ASSIGNMENT: From the entries below, copy exactly the lines from the one that contains "jako přísada do jogurtu, müsli, kaší nebo" through the one that contains "проходить по порядку, от 1-го к 5-му", both included, and only those.

INPUT:
- Opening Delimiter -

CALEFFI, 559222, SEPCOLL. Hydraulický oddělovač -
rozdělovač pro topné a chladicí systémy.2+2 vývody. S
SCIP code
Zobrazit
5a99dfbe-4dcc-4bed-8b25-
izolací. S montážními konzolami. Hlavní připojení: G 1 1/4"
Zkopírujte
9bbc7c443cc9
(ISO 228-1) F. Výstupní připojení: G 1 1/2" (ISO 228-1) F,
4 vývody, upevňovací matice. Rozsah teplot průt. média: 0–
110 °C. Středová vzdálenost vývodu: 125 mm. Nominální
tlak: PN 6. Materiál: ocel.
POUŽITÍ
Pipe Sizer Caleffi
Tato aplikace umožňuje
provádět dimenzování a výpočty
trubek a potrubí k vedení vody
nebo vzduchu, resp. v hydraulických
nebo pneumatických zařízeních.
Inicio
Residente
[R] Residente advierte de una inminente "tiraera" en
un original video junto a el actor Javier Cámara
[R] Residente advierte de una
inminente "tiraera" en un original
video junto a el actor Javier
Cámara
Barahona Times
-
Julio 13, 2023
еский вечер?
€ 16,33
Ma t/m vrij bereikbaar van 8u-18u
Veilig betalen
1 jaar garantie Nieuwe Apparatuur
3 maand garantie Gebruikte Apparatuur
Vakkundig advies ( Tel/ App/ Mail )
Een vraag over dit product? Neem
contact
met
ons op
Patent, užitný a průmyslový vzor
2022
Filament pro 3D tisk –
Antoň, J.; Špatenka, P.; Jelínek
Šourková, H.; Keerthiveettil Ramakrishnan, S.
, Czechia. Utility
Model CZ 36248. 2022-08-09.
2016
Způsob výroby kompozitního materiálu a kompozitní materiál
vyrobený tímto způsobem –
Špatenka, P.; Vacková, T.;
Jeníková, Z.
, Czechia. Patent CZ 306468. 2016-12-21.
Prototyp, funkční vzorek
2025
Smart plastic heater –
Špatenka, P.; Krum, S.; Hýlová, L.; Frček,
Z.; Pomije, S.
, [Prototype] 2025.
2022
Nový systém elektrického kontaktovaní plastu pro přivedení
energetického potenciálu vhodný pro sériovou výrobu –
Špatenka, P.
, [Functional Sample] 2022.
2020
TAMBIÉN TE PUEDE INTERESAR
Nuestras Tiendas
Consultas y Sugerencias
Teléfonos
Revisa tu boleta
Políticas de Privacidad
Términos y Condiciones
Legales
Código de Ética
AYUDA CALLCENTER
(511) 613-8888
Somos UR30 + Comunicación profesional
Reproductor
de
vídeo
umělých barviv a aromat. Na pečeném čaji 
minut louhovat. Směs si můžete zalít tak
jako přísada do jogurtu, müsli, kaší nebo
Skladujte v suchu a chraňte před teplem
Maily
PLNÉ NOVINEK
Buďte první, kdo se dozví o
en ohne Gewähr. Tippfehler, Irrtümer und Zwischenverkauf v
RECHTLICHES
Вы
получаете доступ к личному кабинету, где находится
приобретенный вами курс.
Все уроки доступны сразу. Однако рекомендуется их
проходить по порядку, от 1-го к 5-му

- Closing Delimiter -
- Opening Delimiter -

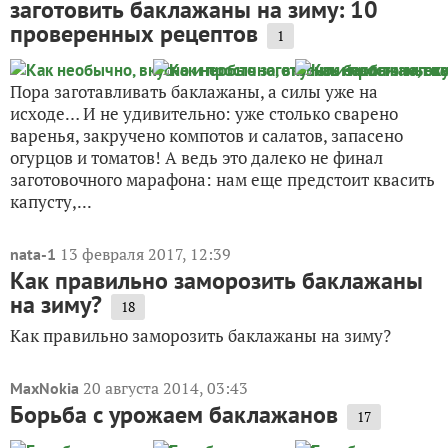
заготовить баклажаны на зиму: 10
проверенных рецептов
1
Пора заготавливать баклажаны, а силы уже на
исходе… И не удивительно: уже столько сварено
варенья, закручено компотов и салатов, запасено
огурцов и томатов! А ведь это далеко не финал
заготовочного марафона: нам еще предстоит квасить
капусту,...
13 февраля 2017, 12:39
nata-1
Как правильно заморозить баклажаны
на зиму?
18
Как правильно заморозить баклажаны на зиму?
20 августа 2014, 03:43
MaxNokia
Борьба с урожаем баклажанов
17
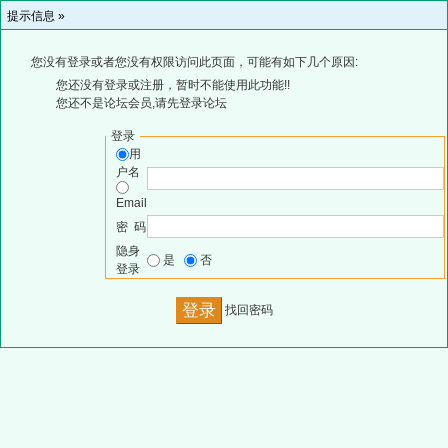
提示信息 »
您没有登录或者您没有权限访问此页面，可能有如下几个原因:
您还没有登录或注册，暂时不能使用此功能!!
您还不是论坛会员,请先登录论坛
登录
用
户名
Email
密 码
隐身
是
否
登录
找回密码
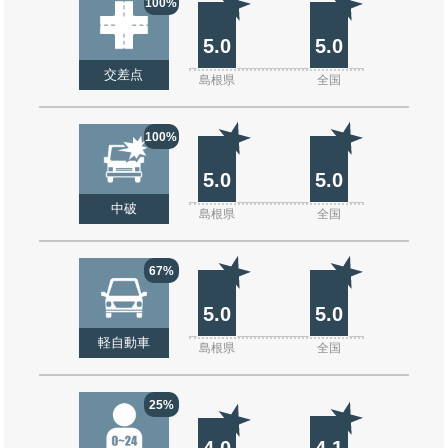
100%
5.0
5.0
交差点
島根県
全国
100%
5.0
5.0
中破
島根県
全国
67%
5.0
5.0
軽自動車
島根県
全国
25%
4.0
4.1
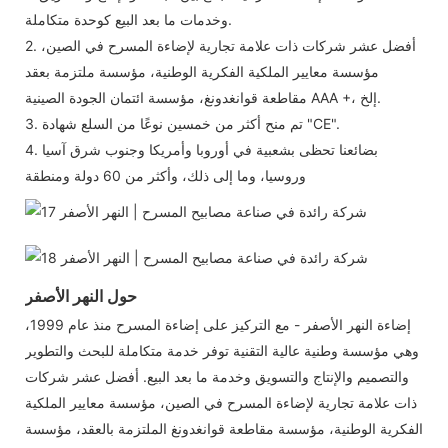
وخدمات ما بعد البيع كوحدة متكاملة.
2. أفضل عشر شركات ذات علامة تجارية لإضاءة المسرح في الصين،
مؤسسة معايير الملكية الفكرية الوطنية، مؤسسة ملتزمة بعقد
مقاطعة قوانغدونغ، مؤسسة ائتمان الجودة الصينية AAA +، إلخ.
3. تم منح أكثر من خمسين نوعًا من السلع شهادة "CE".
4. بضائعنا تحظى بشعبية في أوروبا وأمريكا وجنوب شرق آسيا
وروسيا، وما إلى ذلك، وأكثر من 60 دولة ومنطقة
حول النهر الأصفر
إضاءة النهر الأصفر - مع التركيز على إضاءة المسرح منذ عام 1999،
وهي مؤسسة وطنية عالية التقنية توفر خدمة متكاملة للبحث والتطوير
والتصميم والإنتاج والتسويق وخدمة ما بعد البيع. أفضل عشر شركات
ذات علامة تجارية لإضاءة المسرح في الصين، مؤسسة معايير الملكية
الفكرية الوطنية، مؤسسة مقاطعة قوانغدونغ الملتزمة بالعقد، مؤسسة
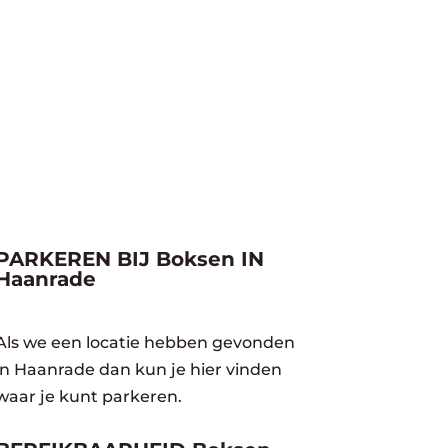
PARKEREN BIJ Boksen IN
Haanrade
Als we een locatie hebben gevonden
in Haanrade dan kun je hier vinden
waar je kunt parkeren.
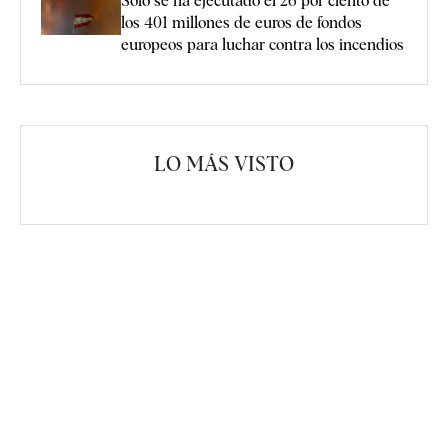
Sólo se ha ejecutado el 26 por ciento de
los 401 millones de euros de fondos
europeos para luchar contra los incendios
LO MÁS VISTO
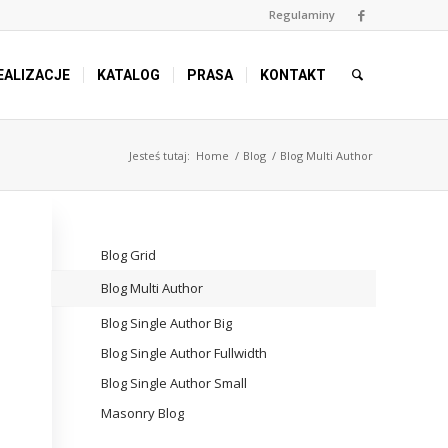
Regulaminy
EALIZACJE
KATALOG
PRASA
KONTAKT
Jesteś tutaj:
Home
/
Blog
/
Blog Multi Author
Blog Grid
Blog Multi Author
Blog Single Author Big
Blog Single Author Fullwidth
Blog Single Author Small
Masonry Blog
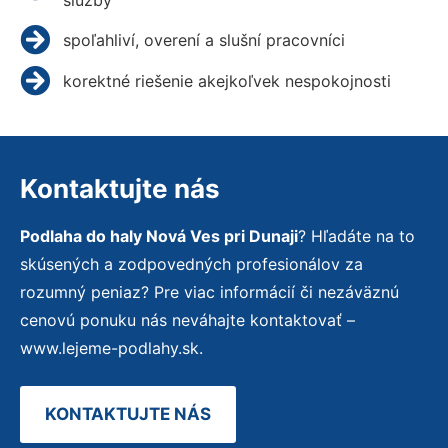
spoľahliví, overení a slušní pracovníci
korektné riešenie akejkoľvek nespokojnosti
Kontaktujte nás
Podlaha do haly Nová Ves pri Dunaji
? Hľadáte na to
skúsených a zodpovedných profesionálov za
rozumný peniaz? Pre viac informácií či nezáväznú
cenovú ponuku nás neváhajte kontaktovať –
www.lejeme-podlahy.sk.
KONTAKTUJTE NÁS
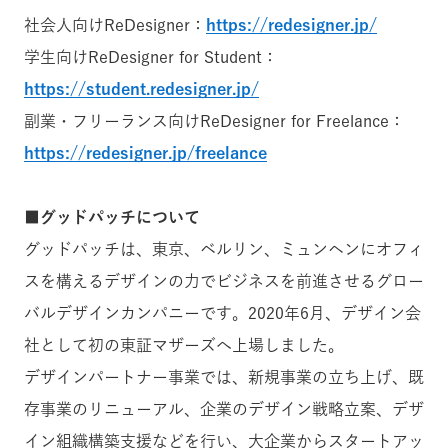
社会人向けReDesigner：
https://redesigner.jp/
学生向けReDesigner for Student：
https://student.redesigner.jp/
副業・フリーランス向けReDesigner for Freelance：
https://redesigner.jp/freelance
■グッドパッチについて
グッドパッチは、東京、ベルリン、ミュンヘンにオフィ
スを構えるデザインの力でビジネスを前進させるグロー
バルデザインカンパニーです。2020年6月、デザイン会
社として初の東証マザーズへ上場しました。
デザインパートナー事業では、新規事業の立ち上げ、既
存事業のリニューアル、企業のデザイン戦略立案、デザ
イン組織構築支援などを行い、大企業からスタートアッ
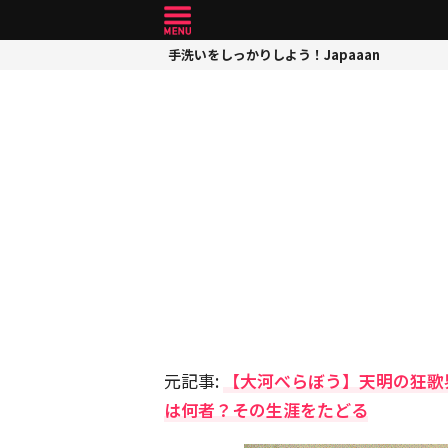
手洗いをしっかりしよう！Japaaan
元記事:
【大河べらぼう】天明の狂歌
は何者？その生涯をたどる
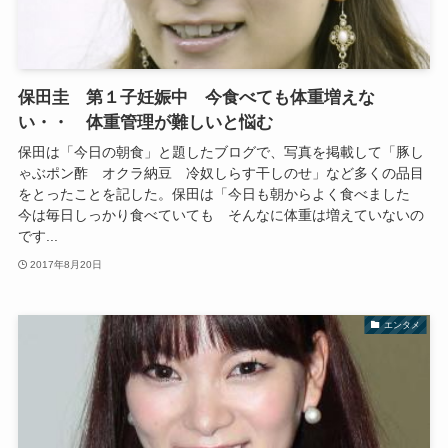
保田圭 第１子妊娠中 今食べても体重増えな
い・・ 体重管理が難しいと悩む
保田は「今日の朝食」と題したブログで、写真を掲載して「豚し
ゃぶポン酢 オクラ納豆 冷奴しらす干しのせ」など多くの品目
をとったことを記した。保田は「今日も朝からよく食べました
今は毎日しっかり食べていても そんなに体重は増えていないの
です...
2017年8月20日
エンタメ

- Closing Delimiter -
- Opening Delimiter -

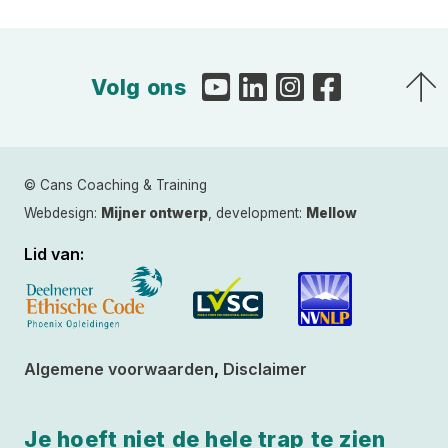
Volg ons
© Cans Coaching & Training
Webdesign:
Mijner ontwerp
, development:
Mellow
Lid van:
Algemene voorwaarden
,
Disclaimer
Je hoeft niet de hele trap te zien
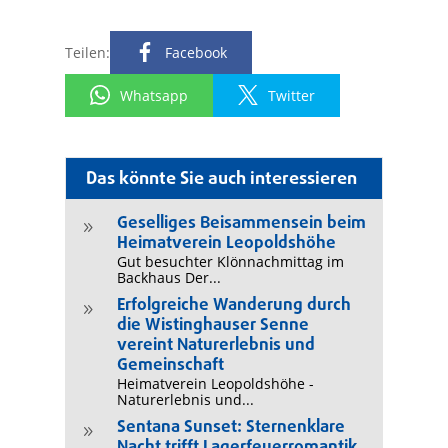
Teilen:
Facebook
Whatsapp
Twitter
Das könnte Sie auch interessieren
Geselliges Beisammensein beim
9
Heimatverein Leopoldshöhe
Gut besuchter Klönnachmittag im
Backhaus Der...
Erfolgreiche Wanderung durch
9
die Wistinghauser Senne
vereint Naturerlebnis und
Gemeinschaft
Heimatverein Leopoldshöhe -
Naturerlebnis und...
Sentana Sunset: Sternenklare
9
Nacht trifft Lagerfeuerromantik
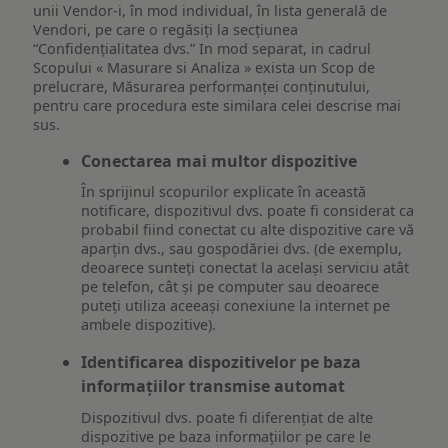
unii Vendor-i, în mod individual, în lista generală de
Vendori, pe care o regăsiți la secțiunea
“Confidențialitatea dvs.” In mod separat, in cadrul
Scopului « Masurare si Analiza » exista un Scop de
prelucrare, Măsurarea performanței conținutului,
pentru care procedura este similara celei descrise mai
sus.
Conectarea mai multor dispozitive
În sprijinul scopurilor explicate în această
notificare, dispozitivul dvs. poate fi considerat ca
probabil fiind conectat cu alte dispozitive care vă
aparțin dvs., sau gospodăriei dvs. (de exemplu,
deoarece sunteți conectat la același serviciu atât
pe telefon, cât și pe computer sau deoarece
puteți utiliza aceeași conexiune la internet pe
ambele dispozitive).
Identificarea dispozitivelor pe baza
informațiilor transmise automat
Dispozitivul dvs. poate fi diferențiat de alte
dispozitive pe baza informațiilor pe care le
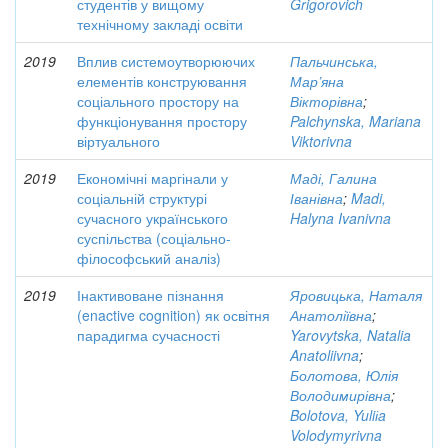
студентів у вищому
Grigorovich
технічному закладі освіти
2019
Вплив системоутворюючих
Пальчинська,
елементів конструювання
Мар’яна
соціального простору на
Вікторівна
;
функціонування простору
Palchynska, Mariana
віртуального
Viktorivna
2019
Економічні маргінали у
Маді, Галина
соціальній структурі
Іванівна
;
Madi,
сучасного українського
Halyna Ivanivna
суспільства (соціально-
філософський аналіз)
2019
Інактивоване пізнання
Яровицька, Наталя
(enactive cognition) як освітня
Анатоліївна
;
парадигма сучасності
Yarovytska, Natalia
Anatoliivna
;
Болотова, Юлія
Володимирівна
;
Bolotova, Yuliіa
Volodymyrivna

- Closing Delimiter -

EXERCISE RESULT:
jako přísada do jogurtu, müsli, kaší nebo
Skladujte v suchu a chraňte před teplem
Maily
PLNÉ NOVINEK
Buďte první, kdo se dozví o
en ohne Gewähr. Tippfehler, Irrtümer und Zwischenverkauf v
RECHTLICHES
Вы
получаете доступ к личному кабинету, где находится
приобретенный вами курс.
Все уроки доступны сразу. Однако рекомендуется их
проходить по порядку, от 1-го к 5-му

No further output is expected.